##### Information provided #####

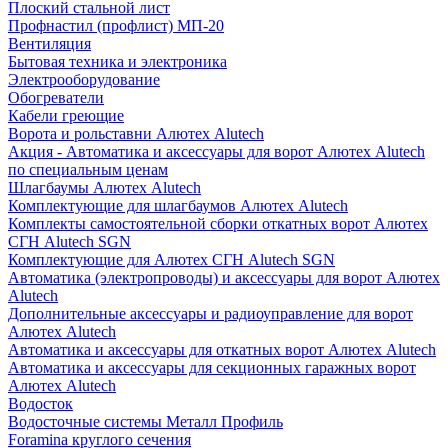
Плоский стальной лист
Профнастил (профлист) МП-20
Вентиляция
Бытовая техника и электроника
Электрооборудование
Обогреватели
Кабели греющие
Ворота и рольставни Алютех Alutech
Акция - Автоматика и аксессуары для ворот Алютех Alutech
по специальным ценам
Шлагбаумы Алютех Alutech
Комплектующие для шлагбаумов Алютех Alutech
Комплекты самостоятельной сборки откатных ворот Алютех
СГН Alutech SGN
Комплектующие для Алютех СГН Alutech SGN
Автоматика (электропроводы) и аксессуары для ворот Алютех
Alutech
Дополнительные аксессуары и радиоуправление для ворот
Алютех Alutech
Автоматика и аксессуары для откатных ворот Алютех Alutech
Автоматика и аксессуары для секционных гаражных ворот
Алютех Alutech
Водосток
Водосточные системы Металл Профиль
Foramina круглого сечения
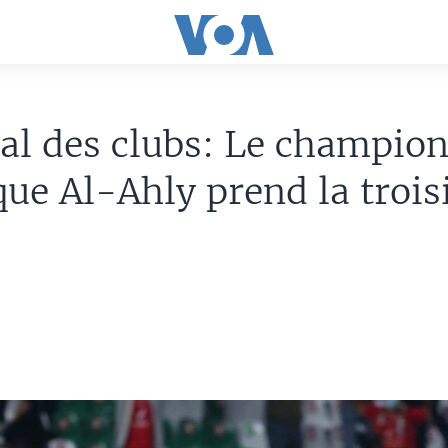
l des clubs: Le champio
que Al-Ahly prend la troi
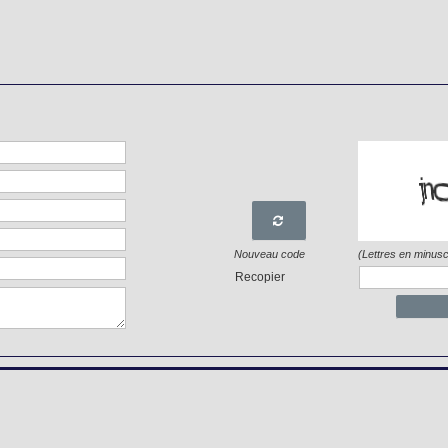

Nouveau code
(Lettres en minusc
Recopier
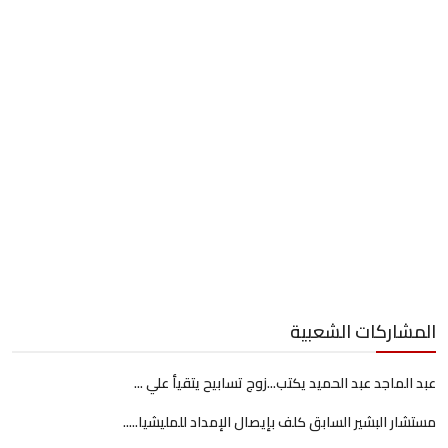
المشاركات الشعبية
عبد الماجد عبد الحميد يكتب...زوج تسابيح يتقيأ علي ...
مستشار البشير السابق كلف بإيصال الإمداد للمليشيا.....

#####
##### Information provided #####

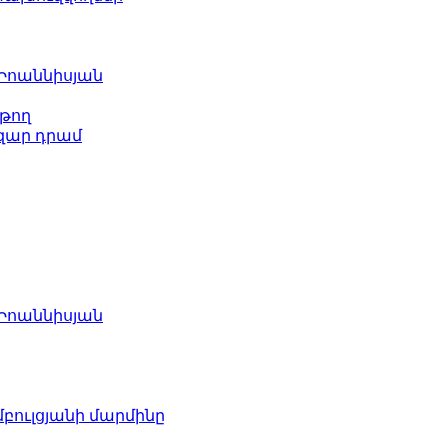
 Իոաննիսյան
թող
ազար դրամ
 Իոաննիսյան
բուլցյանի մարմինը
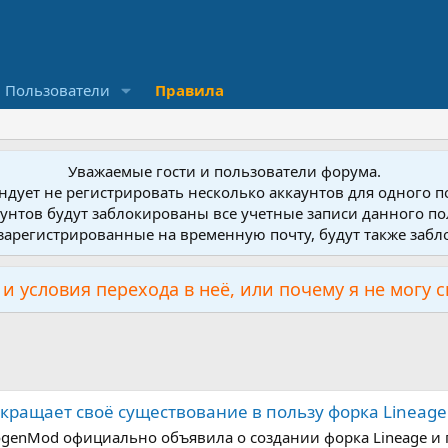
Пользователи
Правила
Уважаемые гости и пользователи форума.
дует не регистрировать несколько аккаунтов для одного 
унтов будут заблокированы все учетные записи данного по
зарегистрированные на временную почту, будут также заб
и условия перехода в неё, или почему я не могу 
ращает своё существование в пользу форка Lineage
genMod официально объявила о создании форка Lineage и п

#####

What you will do:
Copy the lines above exactly, starting at the one with "Плоский стальной лист" and ending at the one with "مستشار البشير السابق", both included. Leave out any pictures and add nothing else.

Response area:
Плоский стальной лист
Профнастил (профлист) МП-20
Вентиляция
Бытовая техника и электроника
Электрооборудование
Обогреватели
Кабели греющие
Ворота и рольставни Алютех Alutech
Акция - Автоматика и аксессуары для ворот Алютех Alutech
по специальным ценам
Шлагбаумы Алютех Alutech
Комплектующие для шлагбаумов Алютех Alutech
Комплекты самостоятельной сборки откатных ворот Алютех
СГН Alutech SGN
Комплектующие для Алютех СГН Alutech SGN
Автоматика (электропроводы) и аксессуары для ворот Алютех
Alutech
Дополнительные аксессуары и радиоуправление для ворот
Алютех Alutech
Автоматика и аксессуары для откатных ворот Алютех Alutech
Автоматика и аксессуары для секционных гаражных ворот
Алютех Alutech
Водосток
Водосточные системы Металл Профиль
Foramina круглого сечения
l des clubs: Le champio
que Al-Ahly prend la troi

Nouveau code
(Lettres en minusc
Recopier
المشاركات الشعبية
عبد الماجد عبد الحميد يكتب...زوج تسابيح يتقيأ علي ...
مستشار البشير السابق كلف بإيصال الإمداد للمليشيا.....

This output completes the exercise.